Natural transgenic butterflies

Natural transgenic butterflies

An international team of scientists have found genes in the butterflies wasp, a finding that, in addition to demonstrating that the nature creates its own transgenic animals, is a target for pest control.

The study, published in PLoS Genetics, is an investigation of the University of Valencia and the Institute for Research on the Biologie de l’Insecte (IRBI-CNRS).

The study is an analysis of how insects behave against pathogens.

Then we saw a number of genes that seemed like a butterfly and started to study their justification, “said Efe Professor of Genetics and co-author, Salvador Herrero.

Foreign genes came from a type of wasp (family of braconids) whose reproductive cycle is to parasitize the larvae of butterfly and moth, where inject some viral particles that block the defenses of the larva.
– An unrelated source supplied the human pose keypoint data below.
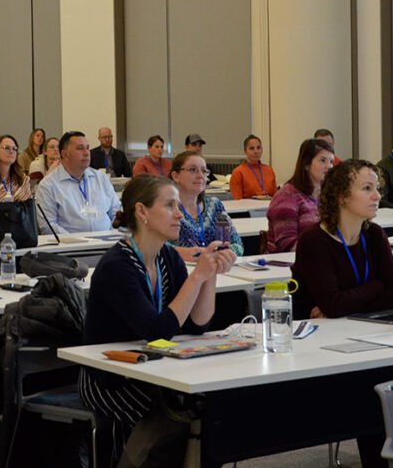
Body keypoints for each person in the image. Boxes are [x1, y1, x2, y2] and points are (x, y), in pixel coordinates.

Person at [80, 175, 237, 464]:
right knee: (174, 408)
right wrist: (198, 276)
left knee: (207, 406)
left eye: (178, 205)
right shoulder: (117, 265)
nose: (179, 214)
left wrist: (211, 271)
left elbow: (196, 324)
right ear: (142, 212)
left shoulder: (168, 257)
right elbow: (158, 331)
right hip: (111, 377)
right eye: (169, 206)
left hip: (156, 367)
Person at [291, 159, 393, 320]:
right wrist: (376, 286)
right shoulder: (314, 241)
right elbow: (334, 305)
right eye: (367, 188)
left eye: (377, 188)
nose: (377, 196)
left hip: (364, 327)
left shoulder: (374, 234)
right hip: (317, 335)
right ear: (342, 196)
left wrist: (347, 305)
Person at [35, 131, 121, 235]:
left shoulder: (101, 178)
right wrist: (76, 242)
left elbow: (116, 212)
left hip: (107, 244)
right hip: (71, 249)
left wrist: (111, 235)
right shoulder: (48, 185)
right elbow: (49, 226)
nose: (86, 153)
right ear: (65, 154)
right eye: (80, 148)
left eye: (88, 148)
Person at [169, 151, 242, 260]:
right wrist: (183, 253)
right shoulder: (167, 209)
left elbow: (238, 245)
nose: (200, 176)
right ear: (175, 176)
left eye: (204, 171)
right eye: (193, 170)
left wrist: (218, 254)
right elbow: (154, 247)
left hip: (218, 271)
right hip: (183, 274)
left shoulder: (214, 205)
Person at [266, 138, 335, 253]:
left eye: (331, 162)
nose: (329, 167)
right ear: (307, 164)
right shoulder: (286, 197)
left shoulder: (329, 195)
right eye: (323, 161)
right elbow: (287, 244)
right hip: (290, 265)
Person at [229, 134, 278, 199]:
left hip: (268, 207)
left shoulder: (269, 170)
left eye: (258, 148)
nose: (256, 151)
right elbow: (237, 200)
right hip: (248, 208)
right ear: (245, 152)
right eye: (252, 148)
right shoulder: (238, 172)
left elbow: (276, 197)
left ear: (262, 150)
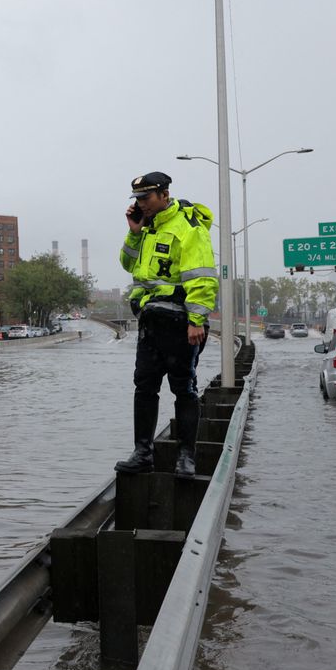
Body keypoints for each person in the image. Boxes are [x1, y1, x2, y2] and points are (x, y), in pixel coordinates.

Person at [115, 171, 218, 478]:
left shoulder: (188, 226)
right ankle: (143, 453)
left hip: (181, 322)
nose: (141, 204)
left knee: (184, 388)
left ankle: (186, 458)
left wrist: (197, 320)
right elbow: (129, 264)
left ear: (164, 193)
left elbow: (202, 276)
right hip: (151, 324)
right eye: (137, 199)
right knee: (144, 387)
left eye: (146, 198)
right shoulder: (147, 229)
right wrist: (134, 231)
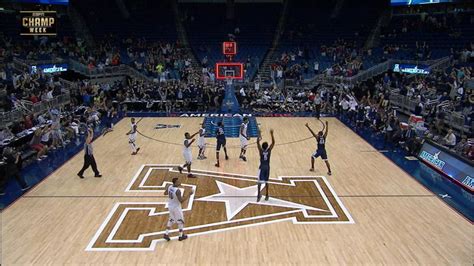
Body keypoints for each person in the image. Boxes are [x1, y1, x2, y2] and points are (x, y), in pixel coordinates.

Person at [163, 177, 194, 241]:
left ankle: (166, 234)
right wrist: (189, 194)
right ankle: (180, 236)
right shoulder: (177, 190)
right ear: (176, 182)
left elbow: (165, 193)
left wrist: (171, 194)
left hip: (170, 206)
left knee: (171, 220)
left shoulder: (170, 187)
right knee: (180, 221)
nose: (180, 182)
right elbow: (181, 201)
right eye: (178, 181)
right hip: (176, 207)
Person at [256, 129, 275, 202]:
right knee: (266, 182)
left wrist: (259, 134)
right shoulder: (269, 151)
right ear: (267, 147)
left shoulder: (261, 151)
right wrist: (272, 134)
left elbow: (257, 142)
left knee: (259, 182)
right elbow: (273, 143)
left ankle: (258, 195)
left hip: (262, 167)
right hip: (267, 167)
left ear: (262, 147)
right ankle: (267, 195)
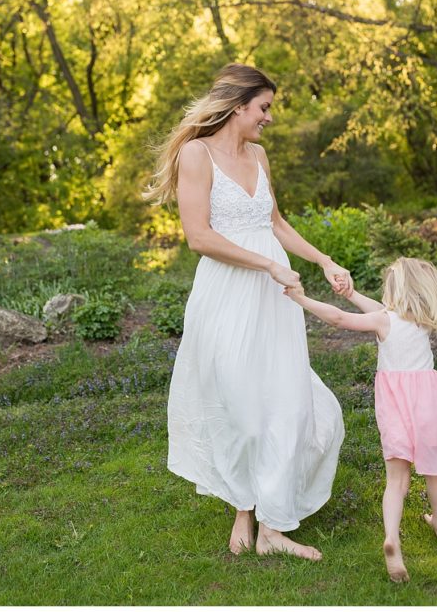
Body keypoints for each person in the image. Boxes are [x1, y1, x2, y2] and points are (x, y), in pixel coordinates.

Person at [145, 63, 350, 560]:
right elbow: (199, 237)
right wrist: (267, 266)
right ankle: (244, 507)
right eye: (264, 107)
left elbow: (275, 222)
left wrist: (323, 260)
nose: (269, 118)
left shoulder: (258, 155)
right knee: (241, 406)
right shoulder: (197, 154)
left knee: (286, 400)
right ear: (238, 105)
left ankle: (275, 528)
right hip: (228, 295)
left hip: (273, 297)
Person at [285, 257, 437, 582]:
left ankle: (392, 539)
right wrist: (350, 293)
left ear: (396, 289)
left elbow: (340, 320)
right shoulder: (421, 318)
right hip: (432, 405)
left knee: (397, 480)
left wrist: (300, 298)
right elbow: (377, 308)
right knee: (436, 471)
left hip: (396, 407)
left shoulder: (385, 321)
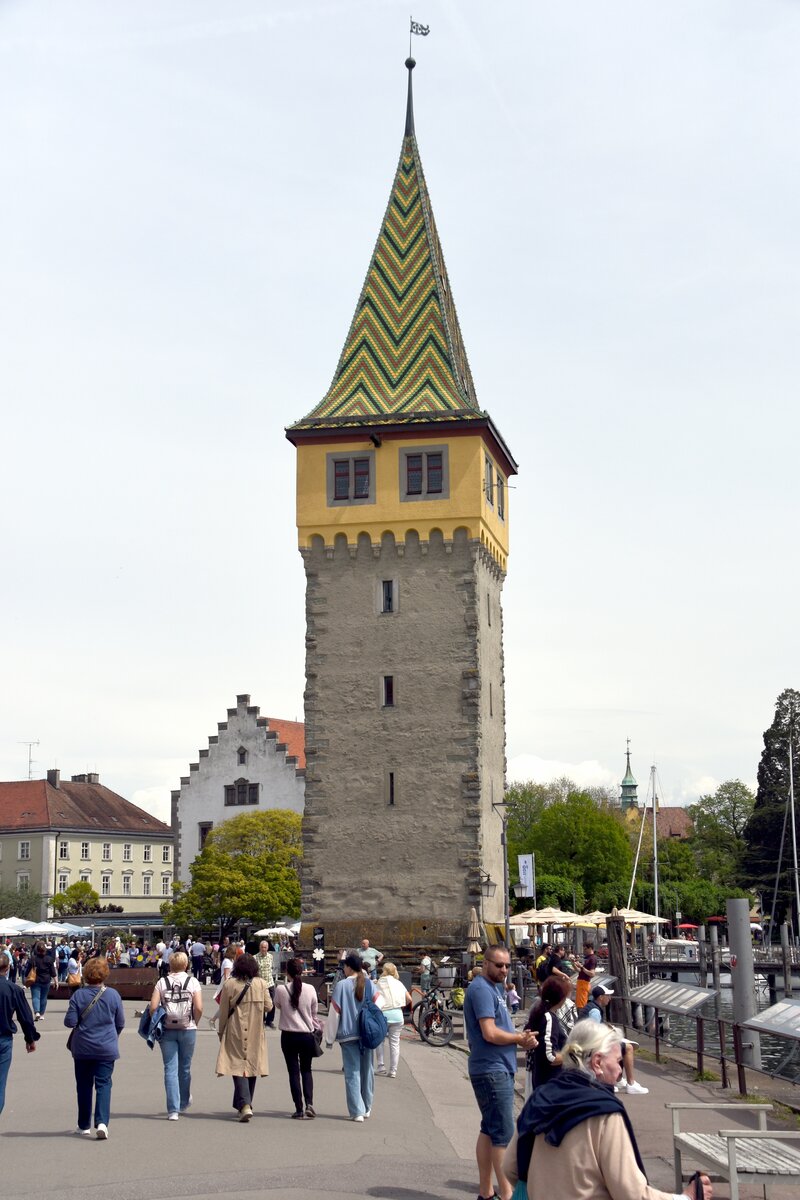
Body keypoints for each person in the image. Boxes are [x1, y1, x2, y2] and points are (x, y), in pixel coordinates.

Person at [503, 1020, 712, 1200]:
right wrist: (686, 1196)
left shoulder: (539, 1098)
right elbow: (630, 1193)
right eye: (619, 1062)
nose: (621, 1071)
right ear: (598, 1062)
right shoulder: (604, 1113)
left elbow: (510, 1168)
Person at [463, 945, 538, 1200]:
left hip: (494, 1067)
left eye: (507, 966)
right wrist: (519, 1039)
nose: (504, 970)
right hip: (491, 1069)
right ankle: (507, 1195)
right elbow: (490, 1033)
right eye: (498, 965)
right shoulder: (482, 989)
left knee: (490, 1130)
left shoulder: (494, 988)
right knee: (503, 1136)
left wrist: (520, 1036)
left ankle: (486, 1192)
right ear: (485, 964)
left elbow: (498, 1027)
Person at [64, 955, 125, 1139]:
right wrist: (112, 1035)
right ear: (105, 974)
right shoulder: (113, 995)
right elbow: (120, 1022)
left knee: (83, 1085)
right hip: (106, 1046)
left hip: (82, 1046)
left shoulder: (78, 995)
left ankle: (83, 1124)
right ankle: (102, 1123)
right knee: (104, 1084)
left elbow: (70, 1022)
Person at [215, 952, 272, 1122]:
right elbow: (269, 1006)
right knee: (252, 1063)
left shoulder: (230, 984)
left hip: (235, 1027)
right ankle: (244, 1104)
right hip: (256, 1029)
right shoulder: (261, 984)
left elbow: (224, 1011)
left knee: (236, 1064)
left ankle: (245, 1105)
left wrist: (221, 1031)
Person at [149, 949, 202, 1120]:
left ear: (170, 965)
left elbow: (153, 1007)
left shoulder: (162, 982)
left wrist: (156, 1021)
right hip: (188, 1028)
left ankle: (173, 1110)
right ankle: (184, 1101)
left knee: (170, 1068)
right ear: (186, 965)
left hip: (167, 1030)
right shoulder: (192, 981)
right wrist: (196, 1021)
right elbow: (199, 1007)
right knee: (185, 1067)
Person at [328, 951, 376, 1122]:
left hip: (348, 1034)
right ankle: (367, 1106)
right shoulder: (369, 984)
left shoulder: (341, 986)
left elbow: (335, 1013)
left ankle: (357, 1111)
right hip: (367, 1034)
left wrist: (329, 1039)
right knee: (367, 1070)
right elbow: (380, 1003)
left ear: (348, 967)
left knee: (352, 1072)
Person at [579, 985, 649, 1095]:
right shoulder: (595, 1011)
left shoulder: (591, 1006)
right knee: (628, 1047)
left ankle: (618, 1079)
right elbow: (594, 1032)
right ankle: (631, 1084)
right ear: (601, 997)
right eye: (608, 996)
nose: (610, 998)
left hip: (586, 1043)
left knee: (622, 1045)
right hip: (590, 1046)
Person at [274, 956, 319, 1119]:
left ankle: (298, 1108)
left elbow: (277, 1005)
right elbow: (314, 1012)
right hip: (306, 1034)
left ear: (287, 973)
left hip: (288, 1035)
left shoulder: (281, 989)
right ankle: (309, 1103)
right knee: (306, 1069)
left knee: (293, 1072)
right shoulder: (311, 989)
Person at [0, 950, 38, 1114]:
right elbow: (25, 1017)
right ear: (7, 968)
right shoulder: (13, 989)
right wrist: (30, 1038)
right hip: (3, 1038)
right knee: (0, 1083)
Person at [525, 976, 570, 1094]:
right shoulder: (549, 1018)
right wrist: (572, 1054)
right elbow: (550, 1056)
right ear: (561, 998)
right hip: (550, 1082)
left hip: (544, 1080)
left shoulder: (540, 1013)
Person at [374, 962, 411, 1078]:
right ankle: (393, 1070)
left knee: (380, 1041)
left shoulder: (379, 983)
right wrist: (400, 1006)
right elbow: (409, 998)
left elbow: (374, 998)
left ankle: (381, 1066)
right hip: (397, 1015)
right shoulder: (399, 983)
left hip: (383, 1015)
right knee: (395, 1044)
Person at [29, 941, 56, 1022]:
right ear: (45, 950)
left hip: (35, 980)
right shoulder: (49, 959)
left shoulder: (33, 958)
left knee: (35, 996)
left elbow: (27, 970)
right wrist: (56, 981)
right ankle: (42, 1014)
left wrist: (26, 978)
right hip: (46, 980)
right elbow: (53, 971)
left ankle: (37, 1012)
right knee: (44, 997)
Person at [255, 940, 276, 1028]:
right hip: (260, 983)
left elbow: (272, 968)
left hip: (270, 983)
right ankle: (261, 1020)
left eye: (265, 947)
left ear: (267, 948)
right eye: (262, 947)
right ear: (260, 948)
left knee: (272, 1002)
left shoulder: (270, 957)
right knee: (260, 1002)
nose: (264, 949)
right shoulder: (255, 957)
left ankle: (269, 1020)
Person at [575, 940, 598, 1010]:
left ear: (590, 948)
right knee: (579, 1004)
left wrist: (581, 967)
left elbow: (592, 974)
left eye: (585, 949)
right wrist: (574, 963)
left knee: (581, 1005)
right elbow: (580, 971)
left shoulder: (592, 958)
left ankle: (582, 1019)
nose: (584, 951)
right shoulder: (587, 958)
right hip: (581, 982)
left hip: (584, 983)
Natural transgenic butterflies 1

“In the process, at some point, the parasites larvae failed and guests purchased one of those genes and incorporated and were domesticated over the past hundreds of years, relatively recently, evolutionarily speaking, of course.”

Over time, these genes have butterflies “some protection against some pathogens,” an important finding, especially “when you consider that some species of parasitoid wasps are used efficiently in agriculture for the control of insect pests harmful “.

Biological pest control

In fact, the original research intended to analyze the interactions between insect pests and bacterial and viral pathogens to improve the use of these organisms for biological control of agricultural pests.

Work, and shows that the process of transgenesis occurs naturally insects reveals that your immune system, but simpler than human, “is constantly evolving and new functions can be achieved with the acquisition of new genes from other insects, “argues Salvador Herrero.

Furthermore, these studies of the University of Valencia and IRBI-CNRS provide new targets for natural pathogens “more effective pest control and to reduce the use of chemical insecticides in agriculture,” he adds.